OCR issues “Dear Colleague Letter” Stating Schools Should Ensure Disabled Students Have Access to Extracurricular Activities
The USA Today reports that the United States Department of Education’s Office for Civil Rights (OCR) has sent a letter to school officials across the United States informing school districts that they must give disabled students equal access to extracurricular activities.

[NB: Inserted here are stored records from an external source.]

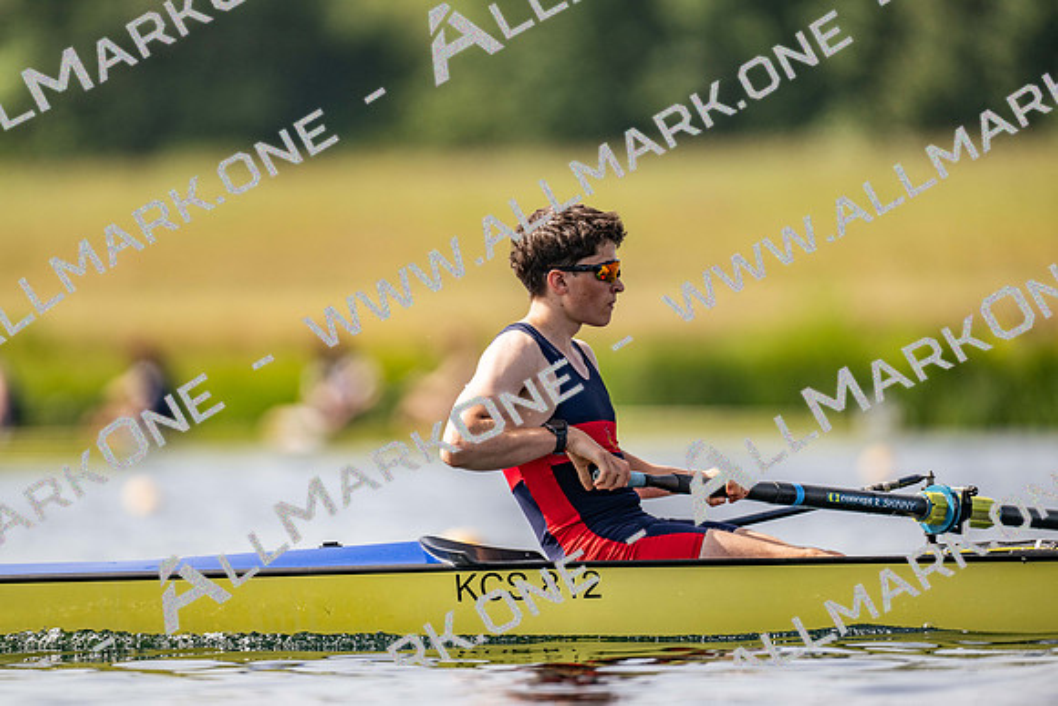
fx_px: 17637
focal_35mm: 600
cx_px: 529
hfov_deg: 3.4
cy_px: 353
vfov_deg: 2.3
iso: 200
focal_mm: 600
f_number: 4
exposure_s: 1/2500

The letter issued by ED’s Acting Assistant Secretary for Civil Rights Seth Galanter states schools should provide “reasonable modifications” to allow disabled students to participate – for instance, providing a deaf track athlete with a flashing light that goes off simultaneously with the starter pistol that others hear.
Kirk Bauer, Executive Director of Disabled Sports USA, applauded OCR’s action, noting 12 states require school sports programs to accommodate disabled students, and that now, other administrators “will start focusing on ways to provide those opportunities” to students who have a disability. “It’s really affording them access to terrific social situations that will hopefully break down some of the barriers and discrimination we’ve seen in the past,” said Lindsay Jones of the Council for Exceptional Children.
The letter comes two-and-a-half years after a 2010 Government Accountability Office (GAO) investigation that found students with disabilities participated in athletics “at consistently lower rates than students without disabilities.” The report was historic, disabilities rights advocates say, because for the first time it put firm statistics behind what they’d been saying for years. The report said the Obama administration had given schools “little information or guidance on (physical education) or extracurricular athletics for students with disabilities.”
Source: USA Today, 1/25/13, By Greg Toppo
[Editor's Note: Additional information from the NSBA will be forthcoming, so stay tuned.
OCR's January 25, 2013 Dear Colleague Letter (DCL) states: "A school district’s legal obligation to comply with Section 504 and the Department’s regulations supersedes any rule of any association, organization, club, or league that would render a student ineligible to participate, or limit the eligibility of a student to participate, in any aid, benefit, or service on the basis of disability."
The DCL also warns school officials against acting on stereotypes and generalizations:
A school district may not operate its program or activity on the basis of generalizations, assumptions, prejudices, or stereotypes about disability generally, or specific disabilities in particular. A school district also may not rely on generalizations about what students with a type of disability are capable of—one student with a certain type of disability may not be able to play a certain type of sport, but another student with the same disability may be able to play that sport.
In May 2012, Legal Clips summarized an article in the Chicago Sun-Times reporting that Illinois Attorney General Lisa Madigan has filed suit in federal court, seeking to make it possible for student-athletes with disabilities to compete in future Illinois High School Association (IHSA) state meets. The suit asked for an injunction ordering IHSA “to cease unlawful discrimination against athletes with disabilities,” and to create more opportunities for athletes with disabilities by setting state-qualifying standards for those athletes in individual sports, including swimming and track and field.]